[Stored data]
========
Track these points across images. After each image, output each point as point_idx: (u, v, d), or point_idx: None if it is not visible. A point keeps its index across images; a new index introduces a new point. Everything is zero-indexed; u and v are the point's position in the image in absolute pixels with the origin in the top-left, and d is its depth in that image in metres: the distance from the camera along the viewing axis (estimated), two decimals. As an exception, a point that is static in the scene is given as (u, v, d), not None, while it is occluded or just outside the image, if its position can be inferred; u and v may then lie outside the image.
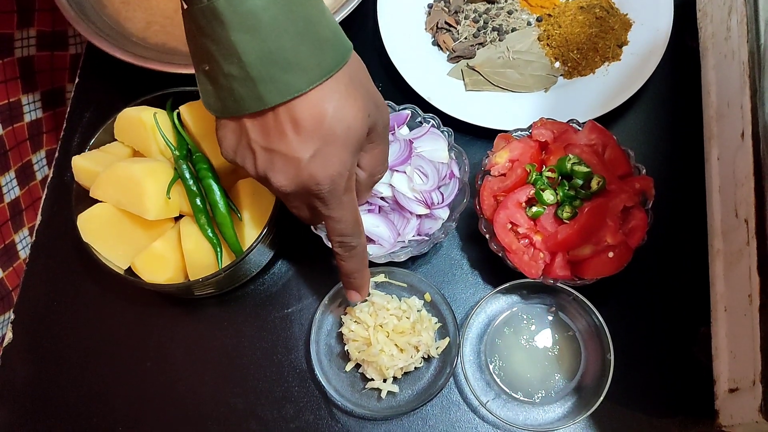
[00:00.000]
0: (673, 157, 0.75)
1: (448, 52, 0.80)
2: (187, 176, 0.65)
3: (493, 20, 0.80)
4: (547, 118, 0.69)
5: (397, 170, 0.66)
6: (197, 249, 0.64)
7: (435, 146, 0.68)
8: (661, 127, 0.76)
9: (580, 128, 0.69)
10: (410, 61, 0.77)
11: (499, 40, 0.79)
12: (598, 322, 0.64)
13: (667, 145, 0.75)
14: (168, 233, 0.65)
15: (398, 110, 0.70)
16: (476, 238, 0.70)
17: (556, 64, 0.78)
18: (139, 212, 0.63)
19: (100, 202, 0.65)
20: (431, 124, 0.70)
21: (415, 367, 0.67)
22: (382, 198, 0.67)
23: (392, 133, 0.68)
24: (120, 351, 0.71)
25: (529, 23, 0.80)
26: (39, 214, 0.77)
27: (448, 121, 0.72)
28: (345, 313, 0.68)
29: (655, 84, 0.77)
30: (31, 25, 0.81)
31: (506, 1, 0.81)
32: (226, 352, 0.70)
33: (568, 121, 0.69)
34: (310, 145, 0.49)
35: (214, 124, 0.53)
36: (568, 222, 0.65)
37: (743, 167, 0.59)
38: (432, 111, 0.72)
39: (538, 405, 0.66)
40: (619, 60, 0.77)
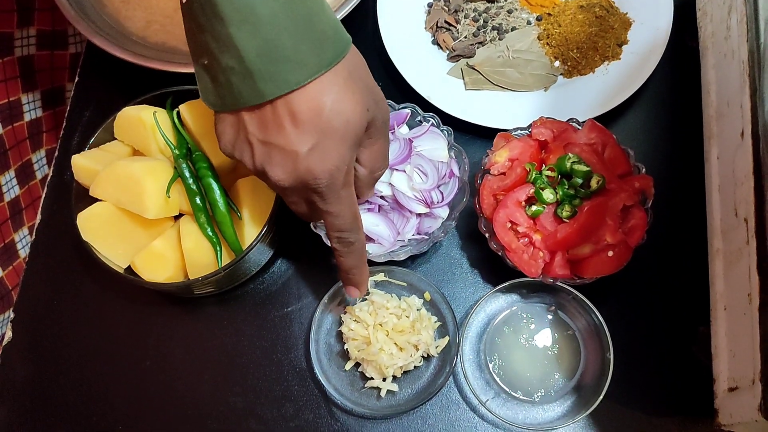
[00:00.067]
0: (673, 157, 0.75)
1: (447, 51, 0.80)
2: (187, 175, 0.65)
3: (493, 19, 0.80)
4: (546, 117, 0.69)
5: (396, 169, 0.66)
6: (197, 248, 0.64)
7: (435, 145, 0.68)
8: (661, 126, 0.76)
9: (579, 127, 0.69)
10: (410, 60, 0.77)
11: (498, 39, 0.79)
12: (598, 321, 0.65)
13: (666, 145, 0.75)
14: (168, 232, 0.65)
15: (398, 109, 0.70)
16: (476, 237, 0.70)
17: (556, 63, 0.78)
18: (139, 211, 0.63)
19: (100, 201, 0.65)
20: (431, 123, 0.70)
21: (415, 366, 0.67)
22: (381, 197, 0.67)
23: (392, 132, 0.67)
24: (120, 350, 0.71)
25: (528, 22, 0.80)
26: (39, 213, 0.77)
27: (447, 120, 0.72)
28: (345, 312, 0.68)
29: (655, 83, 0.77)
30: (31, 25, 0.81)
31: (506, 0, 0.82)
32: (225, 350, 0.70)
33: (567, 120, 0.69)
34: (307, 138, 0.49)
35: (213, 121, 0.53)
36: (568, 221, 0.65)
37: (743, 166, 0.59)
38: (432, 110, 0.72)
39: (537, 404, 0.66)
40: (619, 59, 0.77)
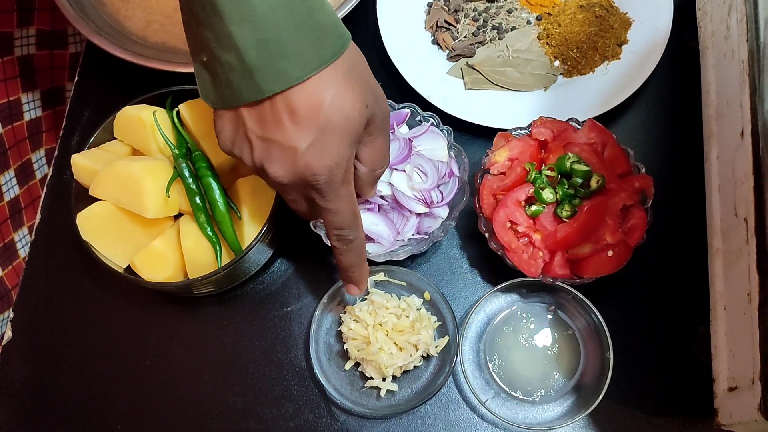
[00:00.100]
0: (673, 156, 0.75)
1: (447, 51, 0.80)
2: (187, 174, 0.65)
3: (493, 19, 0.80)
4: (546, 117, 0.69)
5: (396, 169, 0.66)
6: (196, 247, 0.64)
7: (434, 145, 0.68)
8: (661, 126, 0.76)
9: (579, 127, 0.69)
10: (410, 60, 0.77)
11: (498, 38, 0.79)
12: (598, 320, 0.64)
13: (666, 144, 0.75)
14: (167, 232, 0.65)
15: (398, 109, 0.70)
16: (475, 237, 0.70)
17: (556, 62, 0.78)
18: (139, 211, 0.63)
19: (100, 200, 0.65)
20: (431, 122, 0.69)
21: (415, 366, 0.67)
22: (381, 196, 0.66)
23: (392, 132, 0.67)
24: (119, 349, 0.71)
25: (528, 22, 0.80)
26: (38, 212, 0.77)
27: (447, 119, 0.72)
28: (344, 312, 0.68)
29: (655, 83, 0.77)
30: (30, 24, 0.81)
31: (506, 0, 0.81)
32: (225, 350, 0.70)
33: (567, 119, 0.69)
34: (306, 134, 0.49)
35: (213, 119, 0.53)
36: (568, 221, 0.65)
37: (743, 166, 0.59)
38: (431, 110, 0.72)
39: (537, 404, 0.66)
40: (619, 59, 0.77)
========
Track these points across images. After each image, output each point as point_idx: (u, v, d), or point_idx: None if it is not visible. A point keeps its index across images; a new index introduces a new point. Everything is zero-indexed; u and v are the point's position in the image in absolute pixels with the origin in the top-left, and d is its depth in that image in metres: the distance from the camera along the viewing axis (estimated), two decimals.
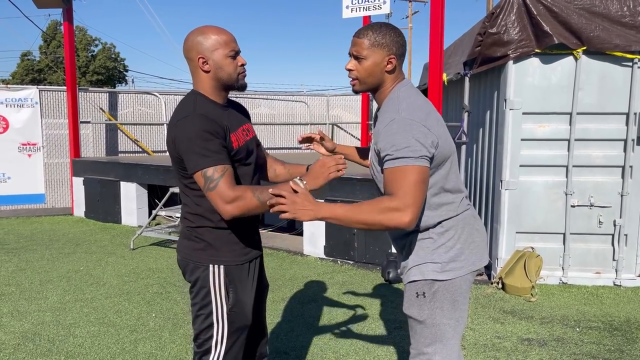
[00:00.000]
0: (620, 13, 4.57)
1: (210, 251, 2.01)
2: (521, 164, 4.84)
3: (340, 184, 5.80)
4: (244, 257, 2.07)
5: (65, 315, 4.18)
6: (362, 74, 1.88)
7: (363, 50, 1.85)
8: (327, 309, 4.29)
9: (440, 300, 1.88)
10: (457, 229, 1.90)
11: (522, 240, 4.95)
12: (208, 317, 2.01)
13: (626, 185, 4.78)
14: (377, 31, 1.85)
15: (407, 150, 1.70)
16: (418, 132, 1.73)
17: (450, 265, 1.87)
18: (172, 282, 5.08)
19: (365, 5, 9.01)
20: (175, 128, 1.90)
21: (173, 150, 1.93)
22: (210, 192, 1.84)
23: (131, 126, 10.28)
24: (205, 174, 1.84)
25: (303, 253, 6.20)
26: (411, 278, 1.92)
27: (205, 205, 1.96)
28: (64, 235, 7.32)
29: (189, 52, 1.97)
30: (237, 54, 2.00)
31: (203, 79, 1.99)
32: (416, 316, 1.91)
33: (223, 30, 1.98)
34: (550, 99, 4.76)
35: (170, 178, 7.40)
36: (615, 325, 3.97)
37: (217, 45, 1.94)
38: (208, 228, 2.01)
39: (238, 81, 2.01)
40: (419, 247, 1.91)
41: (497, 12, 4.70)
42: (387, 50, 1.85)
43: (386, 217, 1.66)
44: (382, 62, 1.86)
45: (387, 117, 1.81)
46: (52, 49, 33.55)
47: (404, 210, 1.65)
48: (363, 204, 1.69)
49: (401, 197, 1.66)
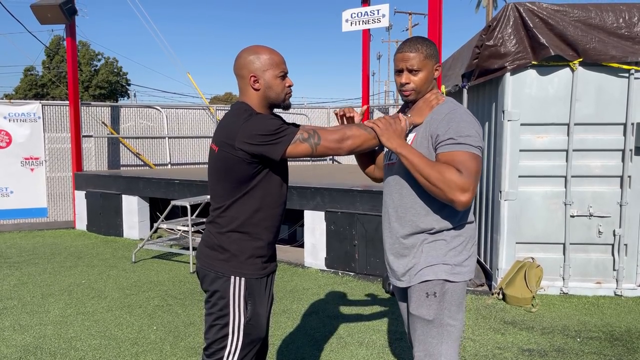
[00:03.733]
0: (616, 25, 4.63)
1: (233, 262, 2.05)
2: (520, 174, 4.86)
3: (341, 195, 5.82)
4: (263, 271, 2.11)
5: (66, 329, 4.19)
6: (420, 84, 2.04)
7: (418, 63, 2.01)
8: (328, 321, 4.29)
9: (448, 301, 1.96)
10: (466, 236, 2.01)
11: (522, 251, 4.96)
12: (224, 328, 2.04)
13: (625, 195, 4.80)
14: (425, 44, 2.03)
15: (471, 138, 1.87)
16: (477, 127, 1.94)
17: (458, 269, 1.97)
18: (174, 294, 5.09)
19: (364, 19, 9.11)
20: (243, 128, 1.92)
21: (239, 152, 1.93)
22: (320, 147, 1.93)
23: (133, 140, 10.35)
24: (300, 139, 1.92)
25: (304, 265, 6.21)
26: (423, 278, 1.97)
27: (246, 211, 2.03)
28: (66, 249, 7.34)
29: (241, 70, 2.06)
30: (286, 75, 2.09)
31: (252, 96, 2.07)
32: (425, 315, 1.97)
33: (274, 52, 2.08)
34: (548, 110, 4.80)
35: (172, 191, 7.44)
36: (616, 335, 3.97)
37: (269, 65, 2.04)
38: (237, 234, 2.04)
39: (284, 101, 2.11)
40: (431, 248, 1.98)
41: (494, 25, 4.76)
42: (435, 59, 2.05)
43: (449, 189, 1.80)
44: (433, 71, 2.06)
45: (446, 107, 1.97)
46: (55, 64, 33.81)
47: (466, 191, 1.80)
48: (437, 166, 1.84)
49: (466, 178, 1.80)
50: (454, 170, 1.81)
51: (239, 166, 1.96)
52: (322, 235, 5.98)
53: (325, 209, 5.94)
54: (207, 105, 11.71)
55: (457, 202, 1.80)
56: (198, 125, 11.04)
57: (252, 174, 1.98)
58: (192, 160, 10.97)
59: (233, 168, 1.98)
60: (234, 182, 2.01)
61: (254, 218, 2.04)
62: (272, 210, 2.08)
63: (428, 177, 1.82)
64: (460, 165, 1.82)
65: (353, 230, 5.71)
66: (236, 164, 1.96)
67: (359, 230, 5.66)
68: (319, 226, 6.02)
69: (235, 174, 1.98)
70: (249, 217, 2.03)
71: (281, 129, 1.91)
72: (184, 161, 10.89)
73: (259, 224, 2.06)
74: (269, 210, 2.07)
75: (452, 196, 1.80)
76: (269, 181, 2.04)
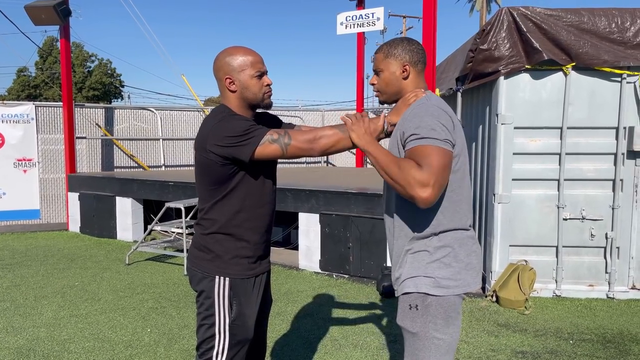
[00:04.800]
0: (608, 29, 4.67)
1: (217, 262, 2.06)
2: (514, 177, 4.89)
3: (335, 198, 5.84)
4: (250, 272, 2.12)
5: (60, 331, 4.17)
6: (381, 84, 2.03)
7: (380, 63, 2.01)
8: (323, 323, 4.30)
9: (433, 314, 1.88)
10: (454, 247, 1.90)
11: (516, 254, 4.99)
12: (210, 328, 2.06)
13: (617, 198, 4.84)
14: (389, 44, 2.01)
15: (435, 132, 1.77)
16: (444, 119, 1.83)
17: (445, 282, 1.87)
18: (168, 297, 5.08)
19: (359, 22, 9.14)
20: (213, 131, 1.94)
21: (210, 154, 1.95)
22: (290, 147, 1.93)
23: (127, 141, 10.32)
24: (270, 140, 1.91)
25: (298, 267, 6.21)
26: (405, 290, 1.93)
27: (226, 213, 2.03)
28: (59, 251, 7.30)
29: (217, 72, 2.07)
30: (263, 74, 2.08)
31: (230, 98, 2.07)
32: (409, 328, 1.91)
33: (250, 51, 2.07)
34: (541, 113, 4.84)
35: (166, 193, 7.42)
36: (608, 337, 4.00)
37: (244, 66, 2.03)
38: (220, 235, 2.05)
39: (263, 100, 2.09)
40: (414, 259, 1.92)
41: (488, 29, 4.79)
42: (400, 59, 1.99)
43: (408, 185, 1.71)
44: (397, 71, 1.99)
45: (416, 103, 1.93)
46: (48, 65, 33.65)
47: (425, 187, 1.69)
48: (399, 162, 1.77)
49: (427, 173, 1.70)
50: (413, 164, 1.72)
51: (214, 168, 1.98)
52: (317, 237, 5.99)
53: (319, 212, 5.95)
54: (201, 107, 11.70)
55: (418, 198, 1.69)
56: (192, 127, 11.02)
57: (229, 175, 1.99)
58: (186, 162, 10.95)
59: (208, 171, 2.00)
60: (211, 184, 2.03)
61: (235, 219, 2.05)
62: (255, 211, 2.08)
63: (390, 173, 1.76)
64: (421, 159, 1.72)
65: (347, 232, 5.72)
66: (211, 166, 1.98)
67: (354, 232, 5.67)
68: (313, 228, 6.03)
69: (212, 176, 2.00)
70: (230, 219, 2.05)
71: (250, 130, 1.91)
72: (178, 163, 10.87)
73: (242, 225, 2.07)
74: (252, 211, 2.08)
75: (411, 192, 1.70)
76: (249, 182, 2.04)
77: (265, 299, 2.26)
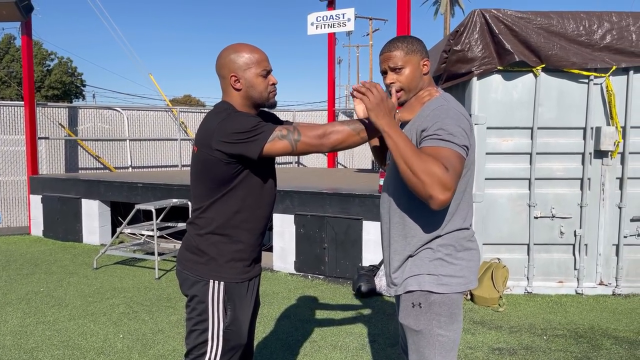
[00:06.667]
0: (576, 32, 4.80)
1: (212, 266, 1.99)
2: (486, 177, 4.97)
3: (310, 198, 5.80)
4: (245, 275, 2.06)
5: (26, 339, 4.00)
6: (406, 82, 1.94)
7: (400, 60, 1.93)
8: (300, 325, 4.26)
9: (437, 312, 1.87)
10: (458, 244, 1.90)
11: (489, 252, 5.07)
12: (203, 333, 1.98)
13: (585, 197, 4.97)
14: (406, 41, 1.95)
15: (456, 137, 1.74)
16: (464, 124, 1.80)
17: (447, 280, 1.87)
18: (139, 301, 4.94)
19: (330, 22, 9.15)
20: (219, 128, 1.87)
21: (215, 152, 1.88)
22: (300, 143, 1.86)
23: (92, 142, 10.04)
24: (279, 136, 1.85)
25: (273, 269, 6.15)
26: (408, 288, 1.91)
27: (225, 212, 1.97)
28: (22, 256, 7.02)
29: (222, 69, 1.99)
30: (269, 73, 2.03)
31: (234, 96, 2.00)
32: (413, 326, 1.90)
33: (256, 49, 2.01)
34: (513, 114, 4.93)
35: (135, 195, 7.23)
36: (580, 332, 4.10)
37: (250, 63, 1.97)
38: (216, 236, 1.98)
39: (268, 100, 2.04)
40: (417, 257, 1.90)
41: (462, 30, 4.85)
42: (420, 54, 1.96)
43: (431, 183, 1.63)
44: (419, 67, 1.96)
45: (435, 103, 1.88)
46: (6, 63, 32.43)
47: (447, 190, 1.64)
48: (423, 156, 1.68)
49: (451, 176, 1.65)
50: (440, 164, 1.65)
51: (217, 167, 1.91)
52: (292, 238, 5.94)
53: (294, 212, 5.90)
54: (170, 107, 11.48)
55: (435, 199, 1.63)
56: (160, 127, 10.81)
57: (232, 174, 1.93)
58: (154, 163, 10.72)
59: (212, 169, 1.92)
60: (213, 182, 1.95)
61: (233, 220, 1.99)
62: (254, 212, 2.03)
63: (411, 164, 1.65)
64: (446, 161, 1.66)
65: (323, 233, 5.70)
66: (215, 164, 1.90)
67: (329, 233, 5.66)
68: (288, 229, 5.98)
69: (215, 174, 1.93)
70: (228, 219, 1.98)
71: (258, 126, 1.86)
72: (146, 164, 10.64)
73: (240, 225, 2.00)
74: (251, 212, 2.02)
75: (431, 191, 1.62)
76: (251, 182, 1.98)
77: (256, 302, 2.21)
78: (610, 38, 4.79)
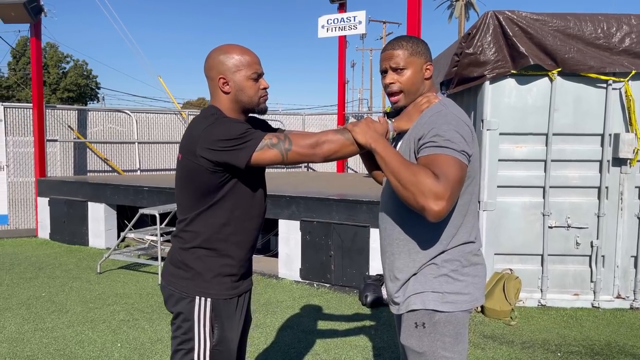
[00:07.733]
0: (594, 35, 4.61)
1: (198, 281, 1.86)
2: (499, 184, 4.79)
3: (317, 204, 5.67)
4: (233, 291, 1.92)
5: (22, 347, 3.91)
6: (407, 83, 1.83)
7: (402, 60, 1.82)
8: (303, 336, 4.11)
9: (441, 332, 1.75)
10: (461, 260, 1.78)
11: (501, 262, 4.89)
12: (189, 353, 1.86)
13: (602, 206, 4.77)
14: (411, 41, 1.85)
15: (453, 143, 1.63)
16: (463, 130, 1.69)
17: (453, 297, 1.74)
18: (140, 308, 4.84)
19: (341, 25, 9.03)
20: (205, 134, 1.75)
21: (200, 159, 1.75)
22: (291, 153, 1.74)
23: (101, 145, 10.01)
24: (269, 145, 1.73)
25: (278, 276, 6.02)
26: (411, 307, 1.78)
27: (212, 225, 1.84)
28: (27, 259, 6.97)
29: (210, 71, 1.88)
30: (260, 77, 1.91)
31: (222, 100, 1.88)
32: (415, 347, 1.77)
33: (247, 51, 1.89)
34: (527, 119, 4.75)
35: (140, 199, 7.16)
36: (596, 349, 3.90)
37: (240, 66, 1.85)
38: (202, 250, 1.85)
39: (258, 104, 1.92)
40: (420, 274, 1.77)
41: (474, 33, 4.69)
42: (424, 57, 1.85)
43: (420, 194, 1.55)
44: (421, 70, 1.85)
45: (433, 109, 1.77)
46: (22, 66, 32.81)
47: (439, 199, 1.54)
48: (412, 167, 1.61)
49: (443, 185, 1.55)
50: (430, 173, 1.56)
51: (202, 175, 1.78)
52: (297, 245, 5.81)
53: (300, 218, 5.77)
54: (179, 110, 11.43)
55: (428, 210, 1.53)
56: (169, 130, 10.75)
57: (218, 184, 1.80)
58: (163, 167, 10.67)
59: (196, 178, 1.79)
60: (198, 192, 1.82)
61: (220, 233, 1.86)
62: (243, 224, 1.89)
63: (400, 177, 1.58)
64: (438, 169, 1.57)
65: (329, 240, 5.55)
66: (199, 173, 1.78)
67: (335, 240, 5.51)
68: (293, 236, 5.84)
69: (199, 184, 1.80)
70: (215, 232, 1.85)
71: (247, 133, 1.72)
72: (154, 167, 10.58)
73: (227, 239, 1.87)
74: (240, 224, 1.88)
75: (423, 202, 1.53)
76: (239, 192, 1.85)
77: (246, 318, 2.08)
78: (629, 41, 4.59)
========
- Task to complete: Filter the records down to the lines that contain the string "None", and copy those lines.

- Output for this exercise:
Track these points across images. After each image, output each point as point_idx: (u, v, d), or point_idx: None if it is not visible. A point keeps its index across images; a new index introduces a new point. Everything is zero-indexed; u and v are the point's position in the image in absolute pixels with the origin in the top-left, and d is its depth in that image in metres: the distance from the camera along the viewing axis (estimated), two decimals. As an exception, a point that is static in the scene is given as (u, v, d), not None, while it is occluded or just outside the image, if its position can be inferred; u and v may then lie outside the image.
Track these points across images. After each image, output each point as point_idx: (u, v, d), or point_idx: None if it is not visible. A point keeps its index across images; a new index introduces a new point. Everything is zero-indexed; u and v are the point's position in the image in absolute pixels with the origin in the top-left, and d is its depth in that image in metres: the distance from the camera along the viewing axis (estimated), two decimals.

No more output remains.